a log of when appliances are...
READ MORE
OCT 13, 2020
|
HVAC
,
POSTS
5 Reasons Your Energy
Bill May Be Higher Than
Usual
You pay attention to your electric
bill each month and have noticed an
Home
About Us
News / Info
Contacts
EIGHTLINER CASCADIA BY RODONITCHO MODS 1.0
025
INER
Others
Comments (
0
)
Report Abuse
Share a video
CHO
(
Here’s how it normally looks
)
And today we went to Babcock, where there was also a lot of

- [What you will do] Go through the data above and return every line exactly.

- [Answer section]
a log of when appliances are...
READ MORE
OCT 13, 2020
|
HVAC
,
POSTS
5 Reasons Your Energy
Bill May Be Higher Than
Usual
You pay attention to your electric
bill each month and have noticed an
Home
About Us
News / Info
Contacts
EIGHTLINER CASCADIA BY RODONITCHO MODS 1.0
025
INER
Others
Comments (
0
)
Report Abuse
Share a video
CHO
(
Here’s how it normally looks
)
And today we went to Babcock, where there was also a lot of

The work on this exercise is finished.